AIM OF THE TASK
Review the material line by line. Identify and copy every line that contains the string "passes".

DATA PROVIDED
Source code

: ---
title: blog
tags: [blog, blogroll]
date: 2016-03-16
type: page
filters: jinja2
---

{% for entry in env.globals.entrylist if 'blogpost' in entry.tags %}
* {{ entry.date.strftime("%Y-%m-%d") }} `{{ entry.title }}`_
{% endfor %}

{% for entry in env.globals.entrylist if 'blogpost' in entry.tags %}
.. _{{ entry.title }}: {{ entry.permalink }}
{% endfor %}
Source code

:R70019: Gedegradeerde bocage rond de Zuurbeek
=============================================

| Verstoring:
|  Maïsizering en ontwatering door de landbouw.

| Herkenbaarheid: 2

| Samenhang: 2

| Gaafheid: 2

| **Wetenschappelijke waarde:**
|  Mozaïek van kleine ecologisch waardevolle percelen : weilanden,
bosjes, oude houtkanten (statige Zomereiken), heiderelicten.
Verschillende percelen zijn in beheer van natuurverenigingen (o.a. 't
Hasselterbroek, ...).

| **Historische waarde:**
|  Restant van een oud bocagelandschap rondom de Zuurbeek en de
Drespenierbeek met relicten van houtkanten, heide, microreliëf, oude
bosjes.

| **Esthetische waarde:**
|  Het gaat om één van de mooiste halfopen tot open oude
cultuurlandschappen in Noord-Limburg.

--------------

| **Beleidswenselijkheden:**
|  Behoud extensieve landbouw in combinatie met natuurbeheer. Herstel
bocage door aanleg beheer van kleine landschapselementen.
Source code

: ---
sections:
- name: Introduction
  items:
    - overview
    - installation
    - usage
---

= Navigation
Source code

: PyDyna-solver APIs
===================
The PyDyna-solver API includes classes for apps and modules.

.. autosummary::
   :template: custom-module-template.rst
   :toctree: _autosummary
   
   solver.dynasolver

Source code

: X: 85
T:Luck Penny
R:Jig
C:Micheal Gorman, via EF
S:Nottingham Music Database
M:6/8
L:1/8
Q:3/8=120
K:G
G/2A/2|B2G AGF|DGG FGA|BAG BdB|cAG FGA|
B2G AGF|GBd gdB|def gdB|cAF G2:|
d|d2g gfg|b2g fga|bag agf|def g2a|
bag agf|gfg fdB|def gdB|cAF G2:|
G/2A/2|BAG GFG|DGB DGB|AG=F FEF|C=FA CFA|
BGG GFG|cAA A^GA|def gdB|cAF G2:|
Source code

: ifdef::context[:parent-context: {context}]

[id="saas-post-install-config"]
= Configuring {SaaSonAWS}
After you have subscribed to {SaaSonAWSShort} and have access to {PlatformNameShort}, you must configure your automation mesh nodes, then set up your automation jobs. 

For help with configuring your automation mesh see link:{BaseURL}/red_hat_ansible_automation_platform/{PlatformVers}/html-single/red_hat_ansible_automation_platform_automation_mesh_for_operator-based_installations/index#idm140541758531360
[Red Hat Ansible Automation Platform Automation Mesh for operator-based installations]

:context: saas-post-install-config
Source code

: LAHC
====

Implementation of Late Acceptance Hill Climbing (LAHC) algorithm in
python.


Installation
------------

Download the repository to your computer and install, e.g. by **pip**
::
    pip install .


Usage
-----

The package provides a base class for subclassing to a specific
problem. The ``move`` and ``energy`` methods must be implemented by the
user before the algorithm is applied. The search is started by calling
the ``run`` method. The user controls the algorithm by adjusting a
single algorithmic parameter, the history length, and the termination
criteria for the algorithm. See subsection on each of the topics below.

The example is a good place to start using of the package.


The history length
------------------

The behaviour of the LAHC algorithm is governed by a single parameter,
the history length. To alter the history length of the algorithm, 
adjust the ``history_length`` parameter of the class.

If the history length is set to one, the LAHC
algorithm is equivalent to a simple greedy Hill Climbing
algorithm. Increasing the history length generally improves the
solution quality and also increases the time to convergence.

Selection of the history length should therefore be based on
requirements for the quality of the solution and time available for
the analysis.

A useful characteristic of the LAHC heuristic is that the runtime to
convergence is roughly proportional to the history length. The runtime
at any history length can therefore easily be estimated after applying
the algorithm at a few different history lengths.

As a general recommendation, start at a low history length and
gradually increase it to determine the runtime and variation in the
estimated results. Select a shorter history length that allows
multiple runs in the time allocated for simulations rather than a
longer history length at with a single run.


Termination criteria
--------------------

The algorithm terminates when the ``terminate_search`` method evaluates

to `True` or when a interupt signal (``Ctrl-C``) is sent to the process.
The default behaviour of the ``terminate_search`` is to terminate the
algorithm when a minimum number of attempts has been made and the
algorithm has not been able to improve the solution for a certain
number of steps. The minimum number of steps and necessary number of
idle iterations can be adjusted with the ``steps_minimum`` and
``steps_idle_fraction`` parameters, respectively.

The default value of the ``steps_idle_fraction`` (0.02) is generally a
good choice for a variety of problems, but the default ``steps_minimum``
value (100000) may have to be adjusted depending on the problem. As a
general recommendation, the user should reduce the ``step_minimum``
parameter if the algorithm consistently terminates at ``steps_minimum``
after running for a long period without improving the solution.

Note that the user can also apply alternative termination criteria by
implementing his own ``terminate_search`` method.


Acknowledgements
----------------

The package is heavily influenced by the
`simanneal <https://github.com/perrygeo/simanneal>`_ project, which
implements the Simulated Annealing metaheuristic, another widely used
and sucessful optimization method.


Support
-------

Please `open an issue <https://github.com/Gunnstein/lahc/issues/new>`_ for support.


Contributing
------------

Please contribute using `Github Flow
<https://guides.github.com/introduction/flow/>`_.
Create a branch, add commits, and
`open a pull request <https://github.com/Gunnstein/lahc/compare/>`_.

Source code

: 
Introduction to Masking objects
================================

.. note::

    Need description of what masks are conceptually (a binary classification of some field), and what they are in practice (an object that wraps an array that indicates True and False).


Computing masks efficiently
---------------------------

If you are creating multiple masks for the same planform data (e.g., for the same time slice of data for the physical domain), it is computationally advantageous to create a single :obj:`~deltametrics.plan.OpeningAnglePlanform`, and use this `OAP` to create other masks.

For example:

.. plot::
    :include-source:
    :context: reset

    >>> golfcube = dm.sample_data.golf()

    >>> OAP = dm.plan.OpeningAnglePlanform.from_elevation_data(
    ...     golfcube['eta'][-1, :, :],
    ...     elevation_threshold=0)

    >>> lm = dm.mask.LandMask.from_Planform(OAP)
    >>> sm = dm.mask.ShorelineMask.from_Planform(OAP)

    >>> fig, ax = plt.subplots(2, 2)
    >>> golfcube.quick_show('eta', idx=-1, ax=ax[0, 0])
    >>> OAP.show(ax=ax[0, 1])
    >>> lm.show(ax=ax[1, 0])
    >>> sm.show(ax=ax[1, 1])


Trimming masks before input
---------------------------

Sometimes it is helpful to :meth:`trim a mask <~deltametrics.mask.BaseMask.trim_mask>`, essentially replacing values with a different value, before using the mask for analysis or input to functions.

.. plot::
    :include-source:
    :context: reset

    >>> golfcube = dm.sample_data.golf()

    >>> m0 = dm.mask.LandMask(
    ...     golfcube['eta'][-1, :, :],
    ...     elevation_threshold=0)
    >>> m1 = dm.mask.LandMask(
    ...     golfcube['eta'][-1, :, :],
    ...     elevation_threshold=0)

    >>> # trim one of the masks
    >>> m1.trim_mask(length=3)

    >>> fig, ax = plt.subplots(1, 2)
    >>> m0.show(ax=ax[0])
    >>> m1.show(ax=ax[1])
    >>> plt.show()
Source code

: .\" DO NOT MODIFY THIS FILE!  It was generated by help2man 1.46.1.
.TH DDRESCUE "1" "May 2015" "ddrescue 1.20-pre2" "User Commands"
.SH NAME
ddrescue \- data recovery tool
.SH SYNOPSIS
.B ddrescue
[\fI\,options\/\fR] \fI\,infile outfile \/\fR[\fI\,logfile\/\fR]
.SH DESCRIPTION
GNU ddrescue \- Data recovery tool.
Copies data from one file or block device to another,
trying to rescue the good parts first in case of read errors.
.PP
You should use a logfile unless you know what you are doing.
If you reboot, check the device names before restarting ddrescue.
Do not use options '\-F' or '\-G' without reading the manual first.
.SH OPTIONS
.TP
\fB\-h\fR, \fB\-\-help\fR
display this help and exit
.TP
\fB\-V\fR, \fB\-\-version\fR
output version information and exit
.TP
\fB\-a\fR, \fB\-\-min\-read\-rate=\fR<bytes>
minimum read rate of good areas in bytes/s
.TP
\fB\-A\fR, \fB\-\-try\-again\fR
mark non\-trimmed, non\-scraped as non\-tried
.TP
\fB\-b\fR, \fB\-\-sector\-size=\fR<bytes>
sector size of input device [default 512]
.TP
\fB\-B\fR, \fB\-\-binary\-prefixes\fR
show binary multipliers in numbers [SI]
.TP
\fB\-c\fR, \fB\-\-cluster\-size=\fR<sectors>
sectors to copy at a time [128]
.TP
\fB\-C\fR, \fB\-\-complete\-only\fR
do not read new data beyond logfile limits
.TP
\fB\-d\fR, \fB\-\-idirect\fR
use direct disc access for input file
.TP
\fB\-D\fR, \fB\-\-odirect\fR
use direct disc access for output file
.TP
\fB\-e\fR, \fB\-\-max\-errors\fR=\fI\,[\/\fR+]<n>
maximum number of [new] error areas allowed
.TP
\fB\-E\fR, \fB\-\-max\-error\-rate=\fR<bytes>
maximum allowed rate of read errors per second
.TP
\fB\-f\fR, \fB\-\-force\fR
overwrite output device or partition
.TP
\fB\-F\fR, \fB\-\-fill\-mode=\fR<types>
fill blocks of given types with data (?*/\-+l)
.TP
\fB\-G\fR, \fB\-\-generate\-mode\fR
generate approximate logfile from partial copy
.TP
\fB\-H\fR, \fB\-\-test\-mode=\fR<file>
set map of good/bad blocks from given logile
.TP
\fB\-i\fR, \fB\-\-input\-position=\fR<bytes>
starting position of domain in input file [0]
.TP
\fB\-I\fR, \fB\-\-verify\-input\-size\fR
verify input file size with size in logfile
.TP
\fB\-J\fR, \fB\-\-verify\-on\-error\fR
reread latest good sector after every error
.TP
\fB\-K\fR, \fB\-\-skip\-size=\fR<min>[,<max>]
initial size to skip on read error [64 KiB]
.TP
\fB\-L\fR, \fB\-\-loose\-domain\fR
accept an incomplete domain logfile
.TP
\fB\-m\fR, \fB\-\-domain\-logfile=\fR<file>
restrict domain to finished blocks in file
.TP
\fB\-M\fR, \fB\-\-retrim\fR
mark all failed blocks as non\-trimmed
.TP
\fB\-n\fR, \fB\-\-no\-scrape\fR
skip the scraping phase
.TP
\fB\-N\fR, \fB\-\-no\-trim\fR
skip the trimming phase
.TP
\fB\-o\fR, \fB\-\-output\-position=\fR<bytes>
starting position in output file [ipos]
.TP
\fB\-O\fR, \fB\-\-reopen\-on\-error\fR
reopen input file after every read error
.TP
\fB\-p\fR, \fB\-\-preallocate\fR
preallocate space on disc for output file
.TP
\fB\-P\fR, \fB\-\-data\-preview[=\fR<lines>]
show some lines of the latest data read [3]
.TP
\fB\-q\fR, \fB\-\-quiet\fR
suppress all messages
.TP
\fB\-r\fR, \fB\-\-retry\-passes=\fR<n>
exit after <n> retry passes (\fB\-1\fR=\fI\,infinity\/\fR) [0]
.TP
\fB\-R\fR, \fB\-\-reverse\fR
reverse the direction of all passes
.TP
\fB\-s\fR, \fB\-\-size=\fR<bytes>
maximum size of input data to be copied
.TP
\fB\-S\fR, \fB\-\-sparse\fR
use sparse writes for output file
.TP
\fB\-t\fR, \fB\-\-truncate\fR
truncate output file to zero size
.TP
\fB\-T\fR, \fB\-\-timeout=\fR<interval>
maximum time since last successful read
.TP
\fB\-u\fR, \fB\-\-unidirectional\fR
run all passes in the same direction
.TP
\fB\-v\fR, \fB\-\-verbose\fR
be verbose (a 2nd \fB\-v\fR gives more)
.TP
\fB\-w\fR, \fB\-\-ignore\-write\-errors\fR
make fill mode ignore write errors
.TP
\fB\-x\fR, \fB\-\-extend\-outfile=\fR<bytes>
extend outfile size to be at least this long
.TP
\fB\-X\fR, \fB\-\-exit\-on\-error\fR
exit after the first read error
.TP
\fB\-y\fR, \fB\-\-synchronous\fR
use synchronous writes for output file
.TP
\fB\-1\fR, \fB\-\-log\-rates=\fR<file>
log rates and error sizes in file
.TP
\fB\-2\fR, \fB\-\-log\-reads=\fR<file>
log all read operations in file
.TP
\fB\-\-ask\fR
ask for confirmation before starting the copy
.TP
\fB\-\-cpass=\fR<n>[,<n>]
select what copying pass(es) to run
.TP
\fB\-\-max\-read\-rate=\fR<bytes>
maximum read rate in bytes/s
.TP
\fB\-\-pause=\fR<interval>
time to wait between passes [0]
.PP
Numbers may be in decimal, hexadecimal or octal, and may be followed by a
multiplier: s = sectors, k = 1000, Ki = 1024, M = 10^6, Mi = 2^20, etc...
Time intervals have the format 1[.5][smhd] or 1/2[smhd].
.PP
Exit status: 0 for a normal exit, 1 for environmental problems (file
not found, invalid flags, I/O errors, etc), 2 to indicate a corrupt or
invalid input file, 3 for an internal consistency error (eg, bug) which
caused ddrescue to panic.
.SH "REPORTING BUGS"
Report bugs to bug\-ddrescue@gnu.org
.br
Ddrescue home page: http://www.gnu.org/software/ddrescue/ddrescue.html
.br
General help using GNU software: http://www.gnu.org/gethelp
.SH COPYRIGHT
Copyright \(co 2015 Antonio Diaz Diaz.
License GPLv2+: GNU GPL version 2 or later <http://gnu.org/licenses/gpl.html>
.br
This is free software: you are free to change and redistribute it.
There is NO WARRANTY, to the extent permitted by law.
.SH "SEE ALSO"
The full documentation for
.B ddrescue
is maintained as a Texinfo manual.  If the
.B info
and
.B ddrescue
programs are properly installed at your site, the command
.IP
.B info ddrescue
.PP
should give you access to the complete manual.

ANSWER FOR THE TASK
\fB\-r\fR, \fB\-\-retry\-passes=\fR<n>
exit after <n> retry passes (\fB\-1\fR=\fI\,infinity\/\fR) [0]
reverse the direction of all passes
run all passes in the same direction
time to wait between passes [0]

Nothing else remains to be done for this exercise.